Transcribed page contents

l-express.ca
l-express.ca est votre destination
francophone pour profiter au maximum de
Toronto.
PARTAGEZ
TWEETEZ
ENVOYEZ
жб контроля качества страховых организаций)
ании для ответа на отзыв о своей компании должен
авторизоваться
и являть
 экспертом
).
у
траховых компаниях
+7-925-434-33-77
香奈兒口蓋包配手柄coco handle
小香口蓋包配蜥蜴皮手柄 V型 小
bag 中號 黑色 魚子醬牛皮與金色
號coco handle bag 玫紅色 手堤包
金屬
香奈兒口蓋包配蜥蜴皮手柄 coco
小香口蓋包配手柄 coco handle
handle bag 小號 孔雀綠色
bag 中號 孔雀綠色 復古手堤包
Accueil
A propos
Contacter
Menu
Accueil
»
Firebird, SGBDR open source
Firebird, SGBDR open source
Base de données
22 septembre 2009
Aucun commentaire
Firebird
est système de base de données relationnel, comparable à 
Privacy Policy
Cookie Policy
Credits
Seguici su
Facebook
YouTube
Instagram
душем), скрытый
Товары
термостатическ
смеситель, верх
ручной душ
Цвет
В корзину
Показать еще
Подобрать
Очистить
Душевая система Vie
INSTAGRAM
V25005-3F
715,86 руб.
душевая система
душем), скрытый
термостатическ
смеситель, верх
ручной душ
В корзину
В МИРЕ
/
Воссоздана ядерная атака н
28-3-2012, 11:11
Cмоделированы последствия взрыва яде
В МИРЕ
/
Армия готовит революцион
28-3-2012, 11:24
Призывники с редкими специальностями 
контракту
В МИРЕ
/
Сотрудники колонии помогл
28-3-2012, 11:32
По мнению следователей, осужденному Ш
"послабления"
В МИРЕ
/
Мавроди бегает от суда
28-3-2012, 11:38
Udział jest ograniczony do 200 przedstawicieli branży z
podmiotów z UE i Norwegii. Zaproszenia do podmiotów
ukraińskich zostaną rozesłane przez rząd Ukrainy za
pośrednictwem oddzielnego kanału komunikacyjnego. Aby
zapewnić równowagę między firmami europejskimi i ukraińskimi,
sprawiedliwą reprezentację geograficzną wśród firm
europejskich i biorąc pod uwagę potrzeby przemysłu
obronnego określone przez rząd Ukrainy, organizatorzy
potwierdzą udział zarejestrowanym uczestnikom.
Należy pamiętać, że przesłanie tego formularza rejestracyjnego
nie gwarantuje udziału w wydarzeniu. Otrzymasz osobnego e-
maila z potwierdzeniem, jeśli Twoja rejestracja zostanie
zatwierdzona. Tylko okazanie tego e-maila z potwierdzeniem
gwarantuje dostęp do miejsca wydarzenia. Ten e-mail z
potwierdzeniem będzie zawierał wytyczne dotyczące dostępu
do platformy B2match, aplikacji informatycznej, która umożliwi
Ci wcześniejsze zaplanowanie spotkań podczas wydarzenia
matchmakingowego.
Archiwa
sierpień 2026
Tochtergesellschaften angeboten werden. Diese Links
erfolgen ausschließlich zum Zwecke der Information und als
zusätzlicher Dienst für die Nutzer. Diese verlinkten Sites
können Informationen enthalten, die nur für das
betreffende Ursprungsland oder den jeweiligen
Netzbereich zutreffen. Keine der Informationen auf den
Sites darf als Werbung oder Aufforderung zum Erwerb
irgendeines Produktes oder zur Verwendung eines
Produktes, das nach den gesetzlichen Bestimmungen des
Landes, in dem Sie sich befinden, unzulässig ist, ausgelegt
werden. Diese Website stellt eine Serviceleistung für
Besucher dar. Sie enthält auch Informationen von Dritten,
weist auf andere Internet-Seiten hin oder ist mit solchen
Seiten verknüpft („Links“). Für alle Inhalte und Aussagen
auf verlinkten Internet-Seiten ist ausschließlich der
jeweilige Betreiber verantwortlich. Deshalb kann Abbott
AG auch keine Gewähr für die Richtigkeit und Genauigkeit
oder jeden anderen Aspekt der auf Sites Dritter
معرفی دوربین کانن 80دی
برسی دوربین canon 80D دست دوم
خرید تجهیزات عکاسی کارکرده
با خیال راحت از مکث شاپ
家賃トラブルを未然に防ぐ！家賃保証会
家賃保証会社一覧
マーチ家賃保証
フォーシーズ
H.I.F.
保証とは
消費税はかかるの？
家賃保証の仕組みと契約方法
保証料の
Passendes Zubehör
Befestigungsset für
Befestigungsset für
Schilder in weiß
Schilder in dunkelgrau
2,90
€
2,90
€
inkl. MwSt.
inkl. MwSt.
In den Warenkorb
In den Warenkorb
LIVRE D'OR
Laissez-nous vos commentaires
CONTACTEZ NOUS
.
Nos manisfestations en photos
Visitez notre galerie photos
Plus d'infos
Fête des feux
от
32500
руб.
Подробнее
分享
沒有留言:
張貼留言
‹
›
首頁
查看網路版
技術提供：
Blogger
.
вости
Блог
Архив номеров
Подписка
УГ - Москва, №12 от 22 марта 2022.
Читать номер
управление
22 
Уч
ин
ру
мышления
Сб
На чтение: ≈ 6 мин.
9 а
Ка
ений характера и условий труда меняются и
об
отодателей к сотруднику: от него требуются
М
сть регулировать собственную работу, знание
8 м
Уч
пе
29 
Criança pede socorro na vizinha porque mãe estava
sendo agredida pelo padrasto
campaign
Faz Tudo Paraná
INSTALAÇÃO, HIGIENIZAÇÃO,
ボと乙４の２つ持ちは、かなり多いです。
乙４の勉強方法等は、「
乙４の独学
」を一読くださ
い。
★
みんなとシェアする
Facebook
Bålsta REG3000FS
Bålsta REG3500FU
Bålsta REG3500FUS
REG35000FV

- **What is expected**: Reproduce exactly the lines that run from the start of the records to the line with "gwarantuje dostęp do", both included.

- **Result**:
l-express.ca
l-express.ca est votre destination
francophone pour profiter au maximum de
Toronto.
PARTAGEZ
TWEETEZ
ENVOYEZ
жб контроля качества страховых организаций)
ании для ответа на отзыв о своей компании должен
авторизоваться
и являть
 экспертом
).
у
траховых компаниях
+7-925-434-33-77
香奈兒口蓋包配手柄coco handle
小香口蓋包配蜥蜴皮手柄 V型 小
bag 中號 黑色 魚子醬牛皮與金色
號coco handle bag 玫紅色 手堤包
金屬
香奈兒口蓋包配蜥蜴皮手柄 coco
小香口蓋包配手柄 coco handle
handle bag 小號 孔雀綠色
bag 中號 孔雀綠色 復古手堤包
Accueil
A propos
Contacter
Menu
Accueil
»
Firebird, SGBDR open source
Firebird, SGBDR open source
Base de données
22 septembre 2009
Aucun commentaire
Firebird
est système de base de données relationnel, comparable à 
Privacy Policy
Cookie Policy
Credits
Seguici su
Facebook
YouTube
Instagram
душем), скрытый
Товары
термостатическ
смеситель, верх
ручной душ
Цвет
В корзину
Показать еще
Подобрать
Очистить
Душевая система Vie
INSTAGRAM
V25005-3F
715,86 руб.
душевая система
душем), скрытый
термостатическ
смеситель, верх
ручной душ
В корзину
В МИРЕ
/
Воссоздана ядерная атака н
28-3-2012, 11:11
Cмоделированы последствия взрыва яде
В МИРЕ
/
Армия готовит революцион
28-3-2012, 11:24
Призывники с редкими специальностями 
контракту
В МИРЕ
/
Сотрудники колонии помогл
28-3-2012, 11:32
По мнению следователей, осужденному Ш
"послабления"
В МИРЕ
/
Мавроди бегает от суда
28-3-2012, 11:38
Udział jest ograniczony do 200 przedstawicieli branży z
podmiotów z UE i Norwegii. Zaproszenia do podmiotów
ukraińskich zostaną rozesłane przez rząd Ukrainy za
pośrednictwem oddzielnego kanału komunikacyjnego. Aby
zapewnić równowagę między firmami europejskimi i ukraińskimi,
sprawiedliwą reprezentację geograficzną wśród firm
europejskich i biorąc pod uwagę potrzeby przemysłu
obronnego określone przez rząd Ukrainy, organizatorzy
potwierdzą udział zarejestrowanym uczestnikom.
Należy pamiętać, że przesłanie tego formularza rejestracyjnego
nie gwarantuje udziału w wydarzeniu. Otrzymasz osobnego e-
maila z potwierdzeniem, jeśli Twoja rejestracja zostanie
zatwierdzona. Tylko okazanie tego e-maila z potwierdzeniem
gwarantuje dostęp do miejsca wydarzenia. Ten e-mail z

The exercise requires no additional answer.